This is the time I have the most to say, to write and yet it is the time when nothing wants to come out. There are no words, no sentences, paragraphs, pages to encompass the last week. The, um, highlight (that cannot be the right word) was, of course, climbing the volcano. I was terrified. Horrified. Afraid. I do not think that I have ever been so physically scared in my life. Marching up the side of the ice field for 2.5 hours, I shoke, held tight to Rodrigos hand, tried with all of my might to focus solely on his white footprints and place my own feet directly inside of them. What was I thinking??? I am terrfied of heights! I cannot deny the sense of accomplishment I felt, not when reaching the summit, but when my feet were firmly planted back on lower ground. I had faced my fear for the first and last time. That I know for sure.
We arrived in Santiago yesterday, after 11 hours on the bus, where I tried to sleep, read almost all of the Time Travelers Wife (now, that is what love is). We have a bathtub here. Even a little couch. It is warm and I can hear the fire of engines that always brings me home.
We spent a lot of time in a white house, soon to be a hostel, eating avocados, bread, cheese and these incredible tiny oranges, so sour and satisfying in Pucon. There were straw hats all over the wall and scorching hot water, a definitely dirty kitchen and a barbecue. We cooked Easter dinner, Julie and I, and Rodrigo invited us to stay in Chiloe with him. Of course Julie will go home, then to see Kwok in England. I, too, will go home, but there is always this part of me (the runaway part, the part that has picked up in strength and pace this past year) that lights up at such offers, that thinks warmly of daily bike rides and inhabiting a place that is not my own. But the truth is, I will follow me everywhere.
There was so much more in Pucon, so many other things I will not forget, but many of which I cannot bring myself to write out here and now.

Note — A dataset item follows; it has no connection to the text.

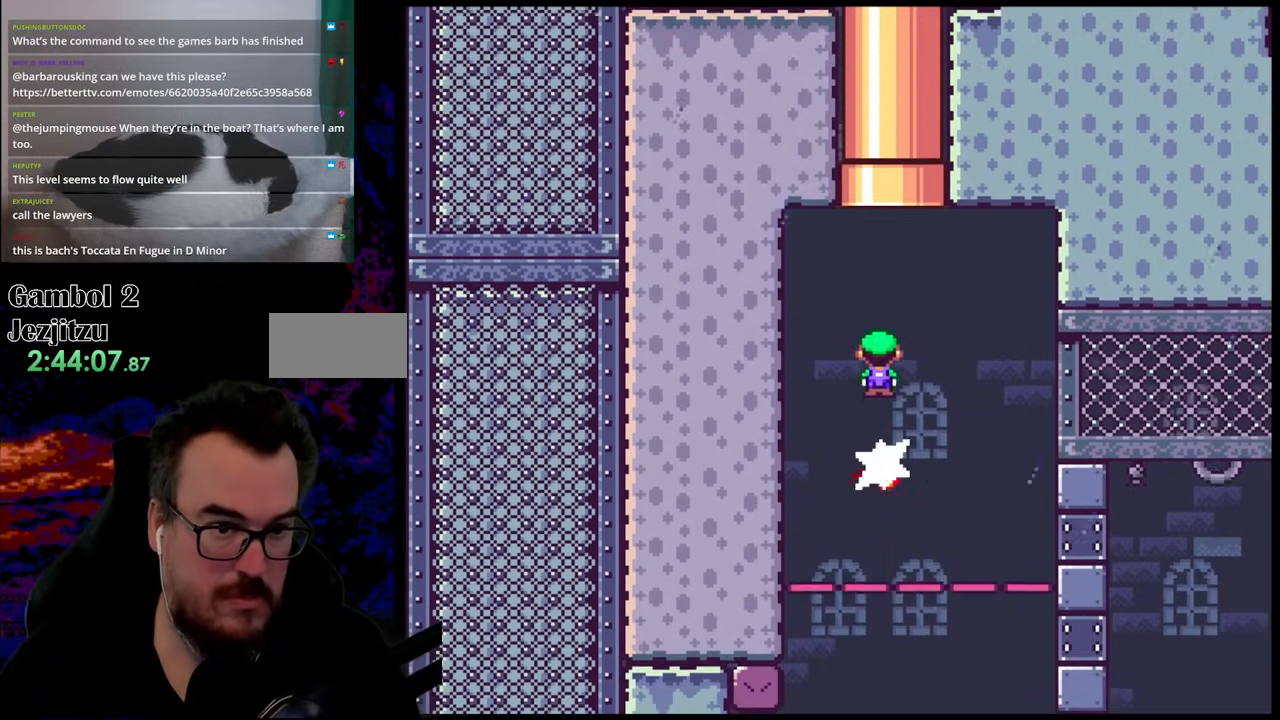
{"buttons": ["A", "X"], "events": [[67, "DPAD_LEFT", "up"], [83, "DPAD_RIGHT", "down"], [217, "DPAD_RIGHT", "up"], [467, "DPAD_UP", "up"]]}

I am excited to explore Santiago, to find great coffee (she says, as she sits in an internet cafe drinking nescafe...). I would be lying if I said that cities do not pull more at my heart than even the most beautiful of towns. We rode up along the Andes, I thought about the day with the gauchos, my mind wandered back to Buenos Aires and that felt like a different time, a different me. While I do, in some sense, want to run away from certain realities that I have to deal with, there is also a part of me that misses, more than ever, the warmest of places (not in terms of temperature but emotion), that can be found only in my own country, that continue to define home for me.